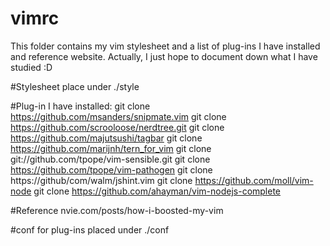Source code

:vimrc
=====
This folder contains my vim stylesheet and a list of plug-ins I have installed 
and reference website. Actually, I just hope to document down what I have studied :D


#Stylesheet 
place under ./style

#Plug-in I have installed: 
git clone https://github.com/msanders/snipmate.vim
git clone https://github.com/scrooloose/nerdtree.git
git clone https://github.com/majutsushi/tagbar
git clone https://github.com/marijnh/tern_for_vim
git clone git://github.com/tpope/vim-sensible.git
git clone https://github.com/tpope/vim-pathogen
git clone https://github/com/walm/jshint.vim
git clone https://github.com/moll/vim-node
git clone https://github.com/ahayman/vim-nodejs-complete

#Reference
nvie.com/posts/how-i-boosted-my-vim

#conf for plug-ins placed under ./conf

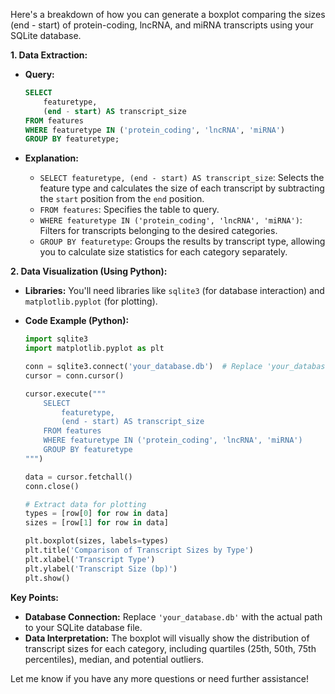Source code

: Here's a breakdown of how you can generate a boxplot comparing the sizes (end - start) of protein-coding, lncRNA, and miRNA transcripts using your SQLite database.

**1. Data Extraction:**

   * **Query:**

     ```sql
     SELECT 
         featuretype,
         (end - start) AS transcript_size
     FROM features
     WHERE featuretype IN ('protein_coding', 'lncRNA', 'miRNA')
     GROUP BY featuretype;
     ```

   * **Explanation:**
      * `SELECT featuretype, (end - start) AS transcript_size`:  Selects the feature type and calculates the size of each transcript by subtracting the `start` position from the `end` position.
      * `FROM features`: Specifies the table to query.
      * `WHERE featuretype IN ('protein_coding', 'lncRNA', 'miRNA')`: Filters for transcripts belonging to the desired categories.
      * `GROUP BY featuretype`: Groups the results by transcript type, allowing you to calculate size statistics for each category separately.

**2. Data Visualization (Using Python):**

   * **Libraries:** You'll need libraries like `sqlite3` (for database interaction) and `matplotlib.pyplot` (for plotting).
   * **Code Example (Python):**

     ```python
     import sqlite3
     import matplotlib.pyplot as plt

     conn = sqlite3.connect('your_database.db')  # Replace 'your_database.db' with your database file
     cursor = conn.cursor()

     cursor.execute("""
         SELECT 
             featuretype,
             (end - start) AS transcript_size
         FROM features
         WHERE featuretype IN ('protein_coding', 'lncRNA', 'miRNA')
         GROUP BY featuretype
     """)

     data = cursor.fetchall()
     conn.close()

     # Extract data for plotting
     types = [row[0] for row in data]
     sizes = [row[1] for row in data]

     plt.boxplot(sizes, labels=types)
     plt.title('Comparison of Transcript Sizes by Type')
     plt.xlabel('Transcript Type')
     plt.ylabel('Transcript Size (bp)')
     plt.show() 
     ```

**Key Points:**

* **Database Connection:** Replace `'your_database.db'` with the actual path to your SQLite database file.
* **Data Interpretation:** The boxplot will visually show the distribution of transcript sizes for each category, including quartiles (25th, 50th, 75th percentiles), median, and potential outliers.



Let me know if you have any more questions or need further assistance!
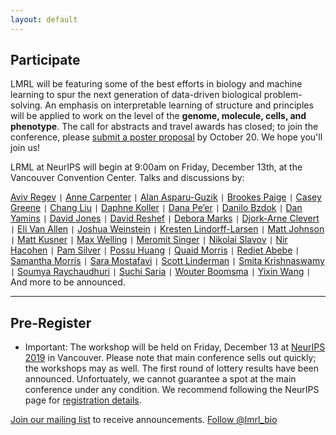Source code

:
 ```yaml
---
layout: default
---
```


## Participate

LMRL will be featuring some of the best efforts in biology and machine learning to spur the next generation of data-driven biological problem-solving. An emphasis on interpretable learning of structure and principles will be applied to work on the level of the **genome, molecule, cells, and phenotype**. The call for abstracts and travel awards has closed; to join the conference, please  [submit a poster proposal](https://lmrl-bio.github.io/call) by October 20. We hope you'll join us!

LRML at NeurIPS will begin at 9:00am on Friday, December 13th, at the Vancouver Convention Center. Talks and discussions by:

[Aviv Regev](https://www.broadinstitute.org/regev-lab) `|`
[Anne Carpenter](https://personal.broadinstitute.org/anne/) `|`
[Alan Asparu-Guzik](https://matter.toronto.edu/) `|`
[Brookes Paige](http://www.robots.ox.ac.uk/~brooks/) `|`
[Casey Greene](http://www.greenelab.com/) `|`
[Chang Liu](https://liulab.com/ccl/) `|`
[Daphne Koller](https://ai.stanford.edu/users/koller/) `|`
[Dana Pe’er](https://www.mskcc.org/research/ski/labs/dana-pe-er) `|`
[Danilo Bzdok](https://danilobzdok.de/) `|`
[Dan Yamins](https://neuroailab.stanford.edu/) `|`
[David Jones](http://www0.cs.ucl.ac.uk/staff/D.Jones/) `|`
[David Reshef](http://web.mit.edu/dnreshef/www/) `|`
[Debora Marks](https://marks.hms.harvard.edu/) `|`
[Djork-Arne Clevert](https://www.bioinf.jku.at/people/clevert/) `|`
[Eli Van Allen](https://vanallenlab.dana-farber.org/) `|`
[Joshua Weinstein](https://wlab.bio/) `|`
[Kresten Lindorff-Larsen](https://www1.bio.ku.dk/english/research/bms/research/sbinlab/groups/kll/) `|`
[Matt Johnson](https://people.csail.mit.edu/mattjj/) `|`
[Matt Kusner](http://mkusner.github.io/) `|`
[Max Welling](https://staff.fnwi.uva.nl/m.welling/) `|`
[Meromit Singer](https://www.singerlab.website/) `|`
[Nikolai Slavov](https://coe.northeastern.edu/people/slavov-nikolai/) `|`
[Nir Hacohen](https://www.massgeneral.org/cancerresearch/research/researchlab.aspx?id=1644) `|`
[Pam Silver](https://silver.med.harvard.edu/) `|`
[Possu Huang](http://www.proteindesign.org/) `|`
[Quaid Morris](http://www.morrislab.ca/) `|`
[Rediet Abebe](https://www.cs.cornell.edu/~red/) `|`
[Samantha Morris](http://morrislab.wustl.edu/) `|`
[Sara Mostafavi](http://saramostafavi.github.io/) `|`
[Scott Linderman](https://vanallenlab.dana-farber.org/) `|`
[Smita Krishnaswamy](https://www.krishnaswamylab.org/) `|`
[Soumya Raychaudhuri](https://immunogenomics.hms.harvard.edu/) `|`
[Suchi Saria](https://suchisaria.jhu.edu/) `|`
[Wouter Boomsma](https://di.ku.dk/) `|`
[Yixin Wang](http://www.stat.columbia.edu/~yixinwang/) `|` And more to be announced.


***

## Pre-Register

* Important:
 The workshop will be held on Friday, December 13 at [NeurIPS 2019](https://nips.cc/Conferences/2019/) in Vancouver. Please note that main conference sells out quickly; the workshops may as well. The first round of lottery results have been announced. Unfortuately, we cannot guarantee a spot at the main conference under any condition. We recommend following the NeurIPS page for [registration details](https://nips.cc/Register/view-registration).

<a href = "mailto: lmrl.neurips.2019@gmail.com">Join our mailing list</a> to receive announcements.
<a href="https://twitter.com/lmrl_bio?ref_src=twsrc%5Etfw" class="twitter-follow-button" data-size="large" data-show-count="false">Follow @lmrl_bio</a><script async src="https://platform.twitter.com/widgets.js" charset="utf-8"></script>

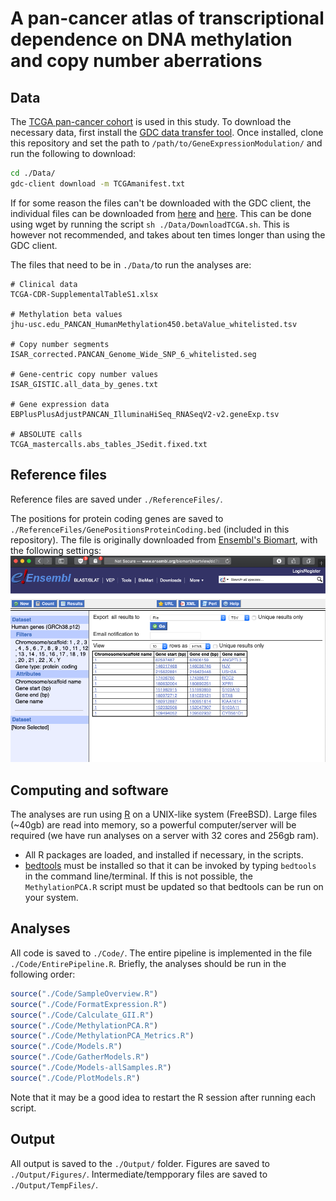 # A pan-cancer atlas of transcriptional dependence on DNA methylation and copy number aberrations

## Data
The [TCGA pan-cancer cohort](https://www.cell.com/pb-assets/consortium/pancanceratlas/pancani3/index.html) is used in this study. To download the necessary data, first install the [GDC data transfer tool](https://gdc.cancer.gov/access-data/gdc-data-transfer-tool). Once installed, clone this repository and set the path to `/path/to/GeneExpressionModulation/` and run the following to download:

```bash
cd ./Data/
gdc-client download -m TCGAmanifest.txt
```

If for some reason the files can't be downloaded with the GDC client, the individual files can be downloaded from [here](https://gdc.cancer.gov/about-data/publications/PanCan-CellOfOrigin) and [here](https://gdc.cancer.gov/about-data/publications/PanCan-Clinical-2018). This can be done using wget by running the script  `sh ./Data/DownloadTCGA.sh`. This is however not recommended, and takes about ten times longer than using the GDC client.

The files that need to be in `./Data/`to run the analyses are:
```
# Clinical data
TCGA-CDR-SupplementalTableS1.xlsx

# Methylation beta values
jhu-usc.edu_PANCAN_HumanMethylation450.betaValue_whitelisted.tsv

# Copy number segments
ISAR_corrected.PANCAN_Genome_Wide_SNP_6_whitelisted.seg

# Gene-centric copy number values
ISAR_GISTIC.all_data_by_genes.txt

# Gene expression data
EBPlusPlusAdjustPANCAN_IlluminaHiSeq_RNASeqV2-v2.geneExp.tsv

# ABSOLUTE calls
TCGA_mastercalls.abs_tables_JSedit.fixed.txt
```

## Reference files
Reference files are saved under `./ReferenceFiles/`.

The positions for protein coding genes are saved to `./ReferenceFiles/GenePositionsProteinCoding.bed` (included in this repository). The file is originally downloaded from [Ensembl's Biomart](http://www.ensembl.org/biomart/martview/), with the following settings:
![Ensembl Biomart](/ReferenceFiles/GenePositionsProteinCoding.png?raw=true)

## Computing and software
The analyses are run using [R](https://www.r-project.org) on a UNIX-like system (FreeBSD). Large files (~40gb) are read into memory, so a powerful computer/server will be required (we have run analyses on a server with 32 cores and 256gb ram).

* All R packages are loaded, and installed if necessary, in the scripts.
* [bedtools](https://bedtools.readthedocs.io/en/latest/) must be installed so that it can be invoked by typing `bedtools` in the command line/terminal. If this is not possible, the `MethylationPCA.R` script must be updated so that bedtools can be run on your system.

## Analyses
All code is saved to `./Code/`. The entire pipeline is implemented in the file `./Code/EntirePipeline.R`. Briefly, the analyses should be run in the following order:

```r
source("./Code/SampleOverview.R")
source("./Code/FormatExpression.R")
source("./Code/Calculate_GII.R")
source("./Code/MethylationPCA.R")
source("./Code/MethylationPCA_Metrics.R")
source("./Code/Models.R")
source("./Code/GatherModels.R")
source("./Code/Models-allSamples.R")
source("./Code/PlotModels.R")
```

Note that it may be a good idea to restart the R session after running each script.

## Output
All output is saved to the `./Output/` folder. Figures are saved to `./Output/Figures/`. Intermediate/tempporary files are saved to `./Output/TempFiles/`.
#####
To do - Your task is to return the lines above, from the first one up to and including the line containing "table to query.", minus any pictures.

Final answer -
Source code

:vimrc
=====
This folder contains my vim stylesheet and a list of plug-ins I have installed 
and reference website. Actually, I just hope to document down what I have studied :D


#Stylesheet 
place under ./style

#Plug-in I have installed: 
git clone https://github.com/msanders/snipmate.vim
git clone https://github.com/scrooloose/nerdtree.git
git clone https://github.com/majutsushi/tagbar
git clone https://github.com/marijnh/tern_for_vim
git clone git://github.com/tpope/vim-sensible.git
git clone https://github.com/tpope/vim-pathogen
git clone https://github/com/walm/jshint.vim
git clone https://github.com/moll/vim-node
git clone https://github.com/ahayman/vim-nodejs-complete

#Reference
nvie.com/posts/how-i-boosted-my-vim

#conf for plug-ins placed under ./conf

Source code

: Here's a breakdown of how you can generate a boxplot comparing the sizes (end - start) of protein-coding, lncRNA, and miRNA transcripts using your SQLite database.

**1. Data Extraction:**

   * **Query:**

     ```sql
     SELECT 
         featuretype,
         (end - start) AS transcript_size
     FROM features
     WHERE featuretype IN ('protein_coding', 'lncRNA', 'miRNA')
     GROUP BY featuretype;
     ```

   * **Explanation:**
      * `SELECT featuretype, (end - start) AS transcript_size`:  Selects the feature type and calculates the size of each transcript by subtracting the `start` position from the `end` position.
      * `FROM features`: Specifies the table to query.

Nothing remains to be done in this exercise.